■ Information given:
╔══

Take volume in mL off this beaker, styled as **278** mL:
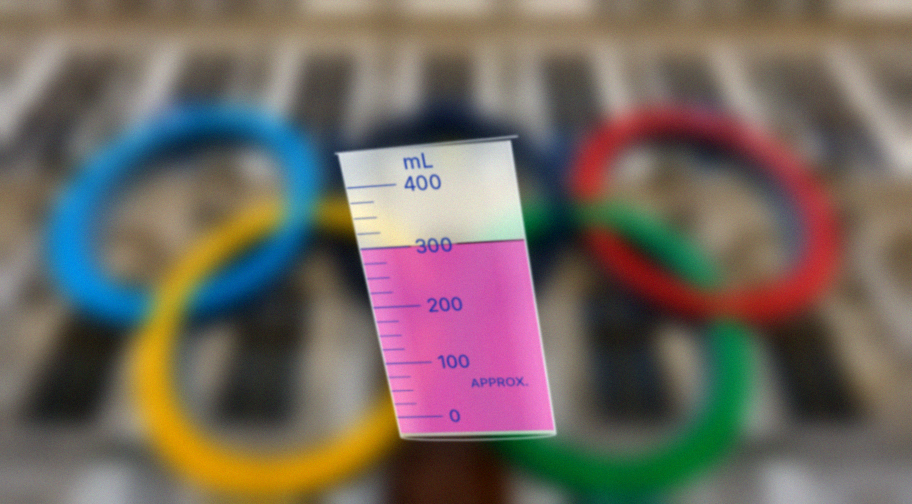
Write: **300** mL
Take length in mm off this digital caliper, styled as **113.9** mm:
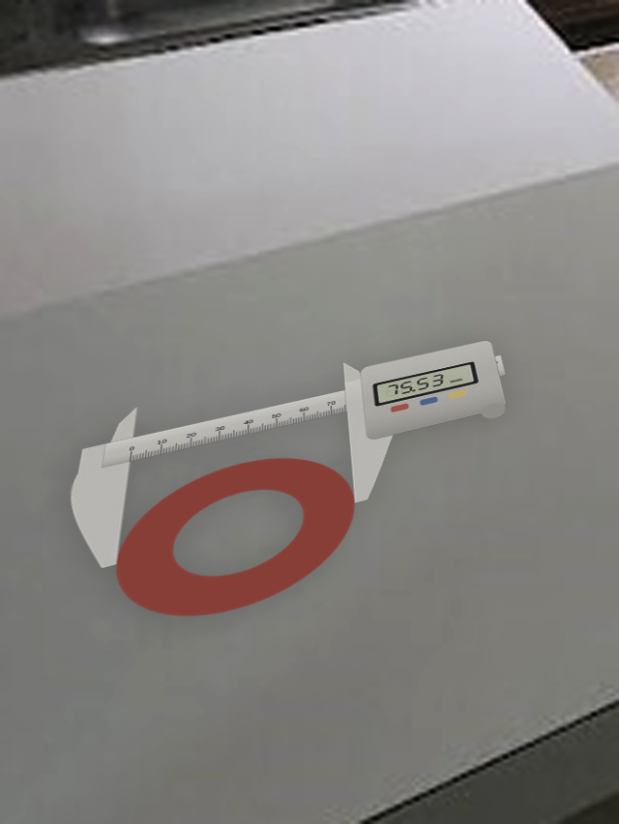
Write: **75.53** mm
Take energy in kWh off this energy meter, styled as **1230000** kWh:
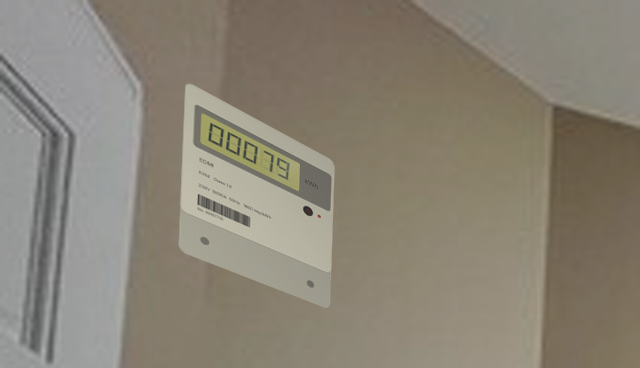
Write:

╚══
╔══

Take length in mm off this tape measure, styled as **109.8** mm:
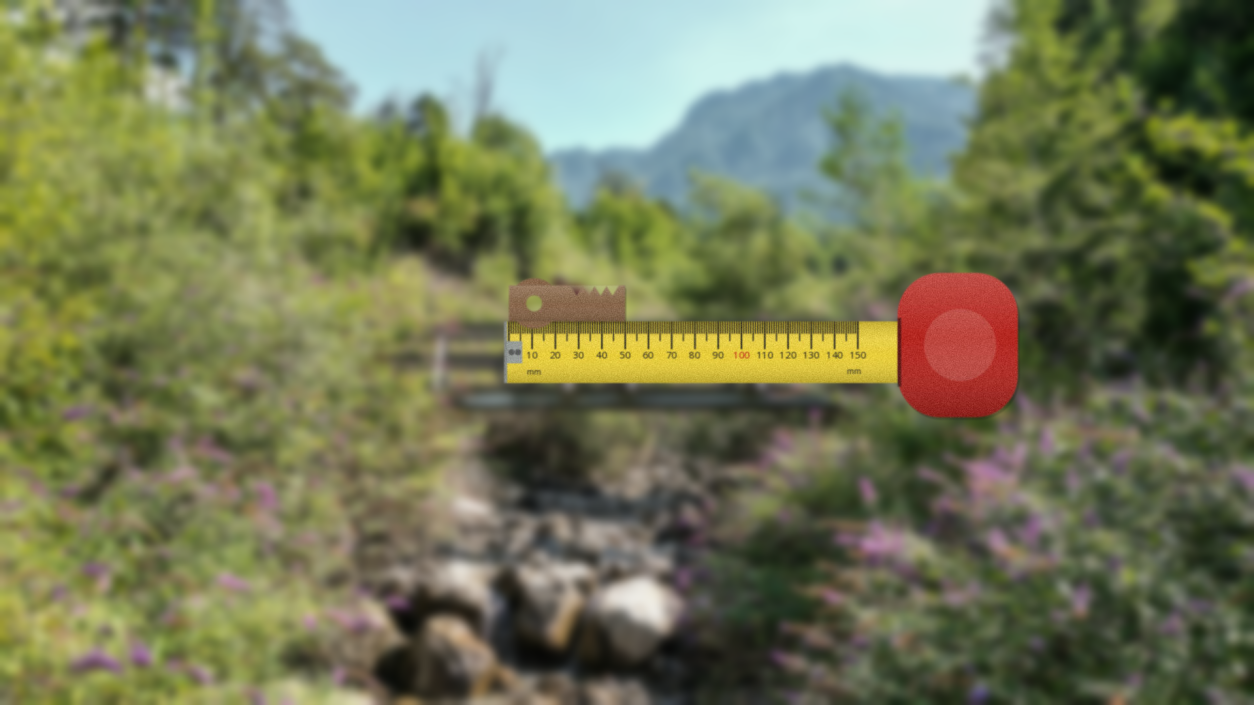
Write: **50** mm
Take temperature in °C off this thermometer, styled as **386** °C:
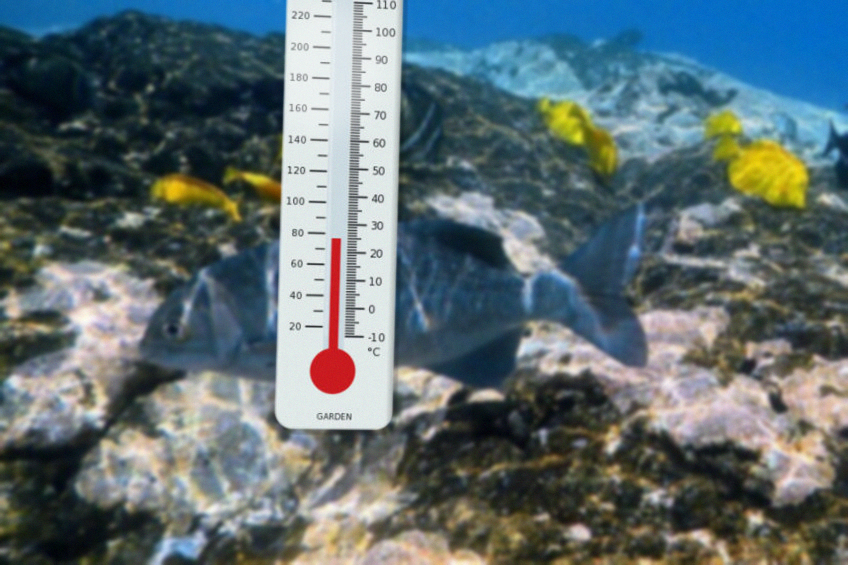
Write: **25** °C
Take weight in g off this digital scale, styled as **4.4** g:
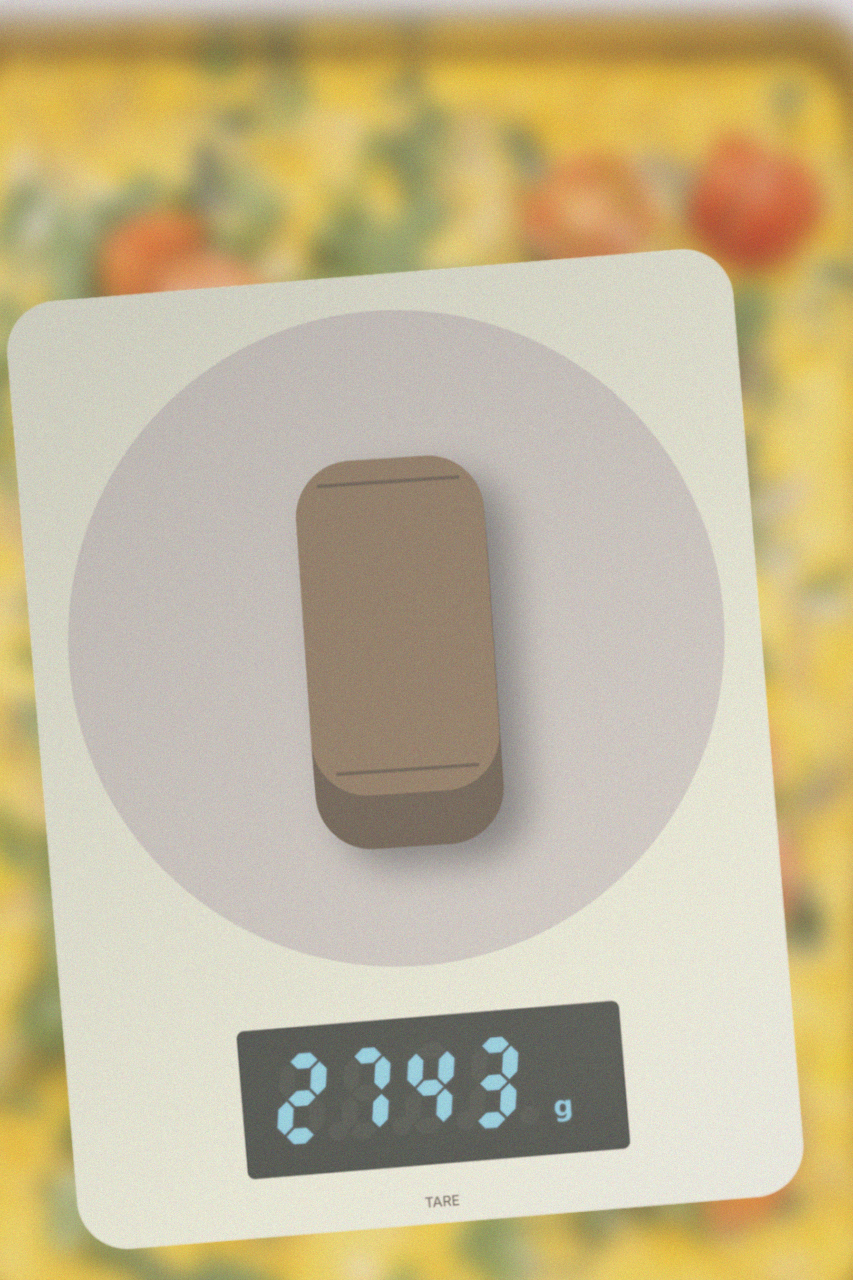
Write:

╚══
╔══

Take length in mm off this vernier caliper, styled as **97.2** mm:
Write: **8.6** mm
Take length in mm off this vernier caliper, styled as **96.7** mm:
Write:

╚══

■ What needs to be done: Report each line of the records that contains the word "this". Case counts.

■ Answer box:
Take volume in mL off this beaker, styled as **278** mL:
Take length in mm off this digital caliper, styled as **113.9** mm:
Take energy in kWh off this energy meter, styled as **1230000** kWh:
Take length in mm off this tape measure, styled as **109.8** mm:
Take temperature in °C off this thermometer, styled as **386** °C:
Take weight in g off this digital scale, styled as **4.4** g:
Take length in mm off this vernier caliper, styled as **97.2** mm:
Take length in mm off this vernier caliper, styled as **96.7** mm:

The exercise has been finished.